### WHAT IS REQUIRED
Retype each entry exactly.

### INPUT
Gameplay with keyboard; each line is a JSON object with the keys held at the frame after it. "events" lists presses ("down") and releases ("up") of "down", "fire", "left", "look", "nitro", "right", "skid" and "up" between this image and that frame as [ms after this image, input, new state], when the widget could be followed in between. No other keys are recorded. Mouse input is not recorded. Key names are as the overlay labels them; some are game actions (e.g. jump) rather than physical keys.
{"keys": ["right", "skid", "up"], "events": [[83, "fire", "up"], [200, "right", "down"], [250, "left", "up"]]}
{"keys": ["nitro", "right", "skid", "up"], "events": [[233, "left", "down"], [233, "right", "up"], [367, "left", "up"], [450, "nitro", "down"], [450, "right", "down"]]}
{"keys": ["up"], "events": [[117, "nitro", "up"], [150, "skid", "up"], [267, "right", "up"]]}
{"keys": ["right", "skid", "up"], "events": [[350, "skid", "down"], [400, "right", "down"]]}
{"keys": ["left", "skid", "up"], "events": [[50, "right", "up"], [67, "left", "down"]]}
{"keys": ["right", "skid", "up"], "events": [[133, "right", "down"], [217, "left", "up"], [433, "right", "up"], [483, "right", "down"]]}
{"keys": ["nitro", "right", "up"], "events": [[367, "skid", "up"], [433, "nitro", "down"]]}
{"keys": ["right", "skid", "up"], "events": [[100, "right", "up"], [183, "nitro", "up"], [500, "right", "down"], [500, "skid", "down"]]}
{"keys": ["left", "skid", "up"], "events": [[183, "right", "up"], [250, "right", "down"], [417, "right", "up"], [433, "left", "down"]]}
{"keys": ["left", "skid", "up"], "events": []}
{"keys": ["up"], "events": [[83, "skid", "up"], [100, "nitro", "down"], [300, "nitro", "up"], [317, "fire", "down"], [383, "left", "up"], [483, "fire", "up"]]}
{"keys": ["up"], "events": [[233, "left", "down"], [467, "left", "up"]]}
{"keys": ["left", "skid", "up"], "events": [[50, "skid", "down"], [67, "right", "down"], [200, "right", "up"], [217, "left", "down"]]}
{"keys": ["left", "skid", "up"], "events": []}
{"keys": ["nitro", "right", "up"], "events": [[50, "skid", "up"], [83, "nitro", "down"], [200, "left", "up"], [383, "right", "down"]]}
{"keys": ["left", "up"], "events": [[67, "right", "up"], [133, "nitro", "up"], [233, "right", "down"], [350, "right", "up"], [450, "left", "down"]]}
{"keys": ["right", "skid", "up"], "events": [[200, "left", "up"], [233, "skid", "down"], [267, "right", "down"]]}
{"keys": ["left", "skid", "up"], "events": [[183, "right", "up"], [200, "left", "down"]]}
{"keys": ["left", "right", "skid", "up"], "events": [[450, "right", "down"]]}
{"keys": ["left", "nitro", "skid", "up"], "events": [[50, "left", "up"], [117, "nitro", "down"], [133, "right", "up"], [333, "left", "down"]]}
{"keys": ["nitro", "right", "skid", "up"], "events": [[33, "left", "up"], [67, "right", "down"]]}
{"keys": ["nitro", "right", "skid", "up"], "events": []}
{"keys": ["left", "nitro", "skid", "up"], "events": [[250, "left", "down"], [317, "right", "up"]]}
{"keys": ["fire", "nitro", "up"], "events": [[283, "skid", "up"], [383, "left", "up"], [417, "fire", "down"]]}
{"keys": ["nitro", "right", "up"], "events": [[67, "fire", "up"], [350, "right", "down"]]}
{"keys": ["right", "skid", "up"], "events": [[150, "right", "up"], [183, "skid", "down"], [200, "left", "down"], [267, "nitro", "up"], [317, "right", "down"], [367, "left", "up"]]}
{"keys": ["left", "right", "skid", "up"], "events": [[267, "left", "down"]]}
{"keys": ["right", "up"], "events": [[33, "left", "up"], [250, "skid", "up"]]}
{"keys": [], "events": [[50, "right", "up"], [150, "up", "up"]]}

### RESULT OF THE TASK
Gameplay with keyboard; each line is a JSON object with the keys held at the frame after it. "events" lists presses ("down") and releases ("up") of "down", "fire", "left", "look", "nitro", "right", "skid" and "up" between this image and that frame as [ms after this image, input, new state], when the widget could be followed in between. No other keys are recorded. Mouse input is not recorded. Key names are as the overlay labels them; some are game actions (e.g. jump) rather than physical keys.
{"keys": ["right", "skid", "up"], "events": [[83, "fire", "up"], [200, "right", "down"], [250, "left", "up"]]}
{"keys": ["nitro", "right", "skid", "up"], "events": [[233, "left", "down"], [233, "right", "up"], [367, "left", "up"], [450, "nitro", "down"], [450, "right", "down"]]}
{"keys": ["up"], "events": [[117, "nitro", "up"], [150, "skid", "up"], [267, "right", "up"]]}
{"keys": ["right", "skid", "up"], "events": [[350, "skid", "down"], [400, "right", "down"]]}
{"keys": ["left", "skid", "up"], "events": [[50, "right", "up"], [67, "left", "down"]]}
{"keys": ["right", "skid", "up"], "events": [[133, "right", "down"], [217, "left", "up"], [433, "right", "up"], [483, "right", "down"]]}
{"keys": ["nitro", "right", "up"], "events": [[367, "skid", "up"], [433, "nitro", "down"]]}
{"keys": ["right", "skid", "up"], "events": [[100, "right", "up"], [183, "nitro", "up"], [500, "right", "down"], [500, "skid", "down"]]}
{"keys": ["left", "skid", "up"], "events": [[183, "right", "up"], [250, "right", "down"], [417, "right", "up"], [433, "left", "down"]]}
{"keys": ["left", "skid", "up"], "events": []}
{"keys": ["up"], "events": [[83, "skid", "up"], [100, "nitro", "down"], [300, "nitro", "up"], [317, "fire", "down"], [383, "left", "up"], [483, "fire", "up"]]}
{"keys": ["up"], "events": [[233, "left", "down"], [467, "left", "up"]]}
{"keys": ["left", "skid", "up"], "events": [[50, "skid", "down"], [67, "right", "down"], [200, "right", "up"], [217, "left", "down"]]}
{"keys": ["left", "skid", "up"], "events": []}
{"keys": ["nitro", "right", "up"], "events": [[50, "skid", "up"], [83, "nitro", "down"], [200, "left", "up"], [383, "right", "down"]]}
{"keys": ["left", "up"], "events": [[67, "right", "up"], [133, "nitro", "up"], [233, "right", "down"], [350, "right", "up"], [450, "left", "down"]]}
{"keys": ["right", "skid", "up"], "events": [[200, "left", "up"], [233, "skid", "down"], [267, "right", "down"]]}
{"keys": ["left", "skid", "up"], "events": [[183, "right", "up"], [200, "left", "down"]]}
{"keys": ["left", "right", "skid", "up"], "events": [[450, "right", "down"]]}
{"keys": ["left", "nitro", "skid", "up"], "events": [[50, "left", "up"], [117, "nitro", "down"], [133, "right", "up"], [333, "left", "down"]]}
{"keys": ["nitro", "right", "skid", "up"], "events": [[33, "left", "up"], [67, "right", "down"]]}
{"keys": ["nitro", "right", "skid", "up"], "events": []}
{"keys": ["left", "nitro", "skid", "up"], "events": [[250, "left", "down"], [317, "right", "up"]]}
{"keys": ["fire", "nitro", "up"], "events": [[283, "skid", "up"], [383, "left", "up"], [417, "fire", "down"]]}
{"keys": ["nitro", "right", "up"], "events": [[67, "fire", "up"], [350, "right", "down"]]}
{"keys": ["right", "skid", "up"], "events": [[150, "right", "up"], [183, "skid", "down"], [200, "left", "down"], [267, "nitro", "up"], [317, "right", "down"], [367, "left", "up"]]}
{"keys": ["left", "right", "skid", "up"], "events": [[267, "left", "down"]]}
{"keys": ["right", "up"], "events": [[33, "left", "up"], [250, "skid", "up"]]}
{"keys": [], "events": [[50, "right", "up"], [150, "up", "up"]]}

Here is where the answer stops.